The choreography was impressive – May locked her ministers inside the Buckinghamshire retreat without their phones or special advisers. The final agreement – sent out on behalf of “HM government” came to journalists an hour before advisers had even seen it – and before they could get in contact with their ministers to know what concessions had been made.
Within the hour, out came a letter to Conservative MPs warning the days of debate over the government’s Brexit position were over. “Collective responsibility is now fully restored,” May warned.
The deal clinched with her most difficult members of her cabinet, architects of the leave campaign such as Johnson and Michael Gove, gave May the leverage to demand similarly hardline MPs get in line. Downing Street has been briefing in a strident tone, practically daring hard Brexiter ministers to give it all up to walk down the Chequers drive.
The numbers that will matter now are those in her parliamentary party. Some will express predictable fury, though in the hours since the deal was reached, Jacob Rees-Mogg was telling MPs to keep their powder dry.
Key will be whether this is a deal that can win over mainstream backbenchers. In recent weeks, a number of Conservative MPs had begun to express frustration that the prime minister was not prepared to face down one side of her party and lead.
“I don’t need to see endless presentations on customs options; I just want to be told what we’re doing and see some leadership,” one senior backbencher had complained.
In the early hours, some remainer Tory MPs privately said they could not believe their luck. “It is extremely welcome that common regulatory standards will be recognised, particularly since the UK has played a leading role in Europe in setting those standards,” one MP said.
Some expressed suspicion that a game was afoot. “Either there has been a pretty big capitulation or [Brexiters] don’t expect to abide by this,” one former cabinet minister said. “I can’t see how they have agreed to this – I think they are buying time.”
On Monday, the prime minister will address the 1922 committee of backbenchers, though the timing of the summit means angry MPs will have the weekend to either cool off or come to the boil. “I’ll wait to see if this collective responsibility lasts the weekend,” another MP said.
Perhaps just as crucially there are still some concerns about the future deal for UK services, around 80% of the UK economy.
The agreement states the UK would “strike different arrangements for services, where it is in our interests to have regulatory flexibility, recognising the UK and the EU will not have current levels of access to each other’s markets”.
Allies of the business secretary, Greg Clark, said he had spoken some “hard truths” at Chequers, stressing the need for frictionless trade. He has argued that restricting the ability of British workers to travel within the EU could be as dangerous to the economy as a hard trade border.
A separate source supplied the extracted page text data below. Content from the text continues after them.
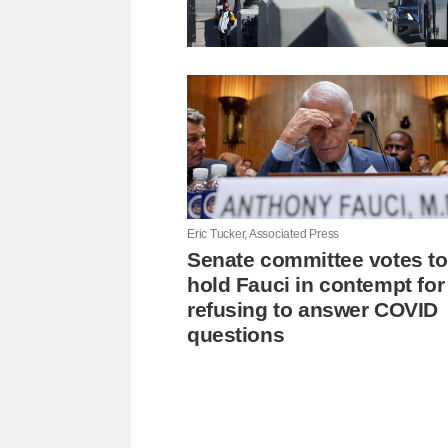
Eric Tucker, Associated Press
Senate committee votes to
hold Fauci in contempt for
refusing to answer COVID
questions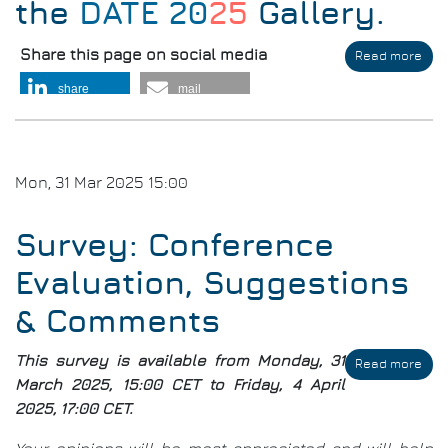
the
DATE 20
25
Gallery
.
Share this page on social media
Read more
abo
DAT
share
mail
Thr
the
Yea
Mon, 31 Mar 2025 15:00
Survey: Conference
Evaluation, Suggestions
& Comments
This survey is available from Monday, 31
Read more
abo
Sur
March 2025, 15:00 CET to Friday, 4 April
Con
2025, 17:00 CET.
Eval
Sug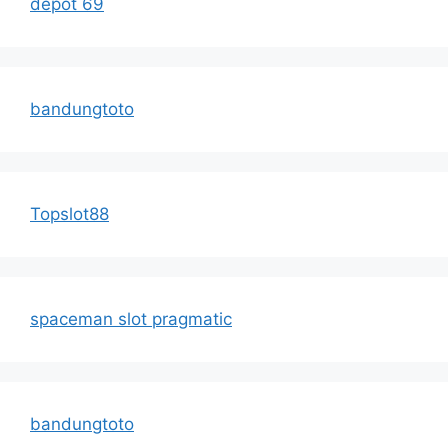
depot 69
bandungtoto
Topslot88
spaceman slot pragmatic
bandungtoto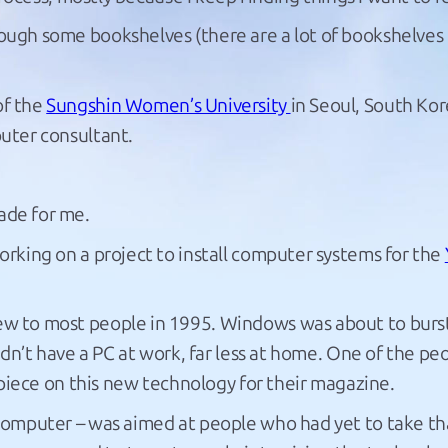
ough some bookshelves (there are a lot of bookshelves 
of the
Sungshin Women’s University
in Seoul, South Kore
puter consultant.
ade for me.
working on a project to install computer systems for the
new to most people in 1995. Windows was about to burs
dn’t have a PC at work, far less at home. One of the peo
 piece on this new technology for their magazine.
omputer – was aimed at people who had yet to take that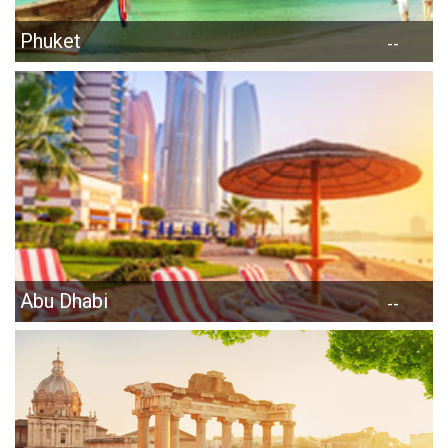
Phuket
--
Abu Dhabi
--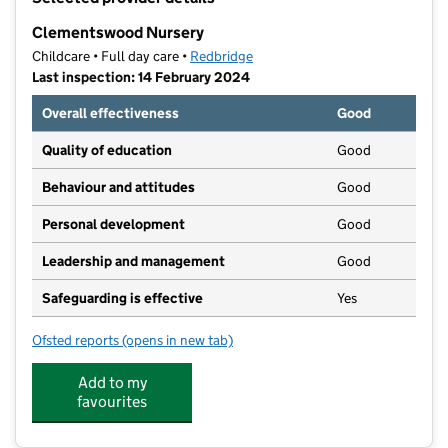
−
Clementswood Nursery
Childcare • Full day care •
Redbridge
Last inspection: 14 February 2024
Overall effectiveness
Good
Quality of education
Good
Behaviour and attitudes
Good
Personal development
Good
Leadership and management
Good
Safeguarding is effective
Yes
Ofsted reports
(opens in new tab)
for Clementswood Nursery
Add to my
favourites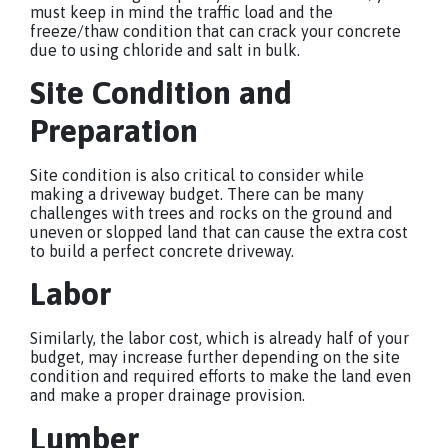
must keep in mind the traffic load and the
freeze/thaw condition that can crack your concrete
due to using chloride and salt in bulk.
Site Condition and
Preparation
Site condition is also critical to consider while
making a driveway budget. There can be many
challenges with trees and rocks on the ground and
uneven or slopped land that can cause the extra cost
to build a perfect concrete driveway.
Labor
Similarly, the labor cost, which is already half of your
budget, may increase further depending on the site
condition and required efforts to make the land even
and make a proper drainage provision.
Lumber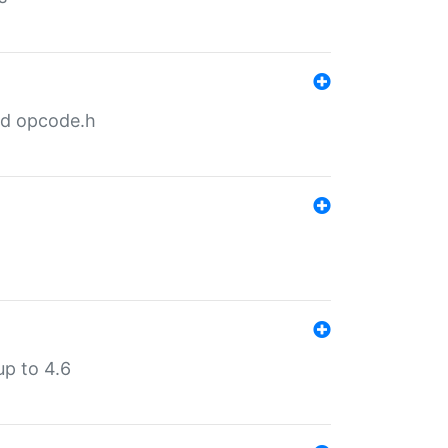
nd opcode.h
p to 4.6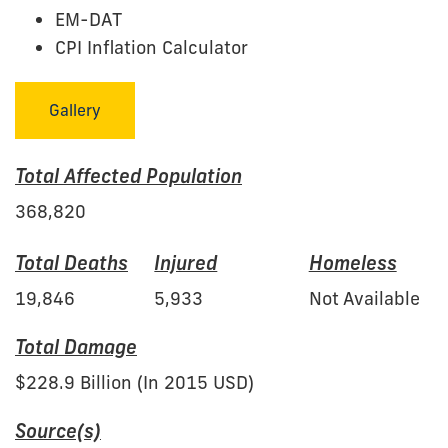
EM-DAT
CPI Inflation Calculator
Gallery
Total Affected Population
368,820
Total Deaths
Injured
Homeless
19,846
5,933
Not Available
Total Damage
$228.9 Billion (In 2015 USD)
Source(s)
That argument may have been won on Friday night. The agreement says the UK will seek a “mobility framework” to ensure UK workers can continue to do “fly in-fly out” services, crucial to major businesses like Airbus and Rolls-Royce.
May’s battle with her own party is just the beginning. The EU’s chief negotiator, Michel Barnier, reacted warmly to the agreement.
But the EU has already expressed significant scepticism about the original customs partnership proposal, reworked into this new deal, and the opportunities for fraud potentially presented by allowing the UK to collect tariffs on its behalf, even on a relatively small proportion of trade.
Switzerland has a single market for goods, with no customs union, but that deal is widely seen by Brussels as one it has no desire to replicate.
Should the EU agree such a deal with the UK, without freedom of movement, it could cause significant friction with Switzerland and countries such as Norway who are members of the European Economic Area.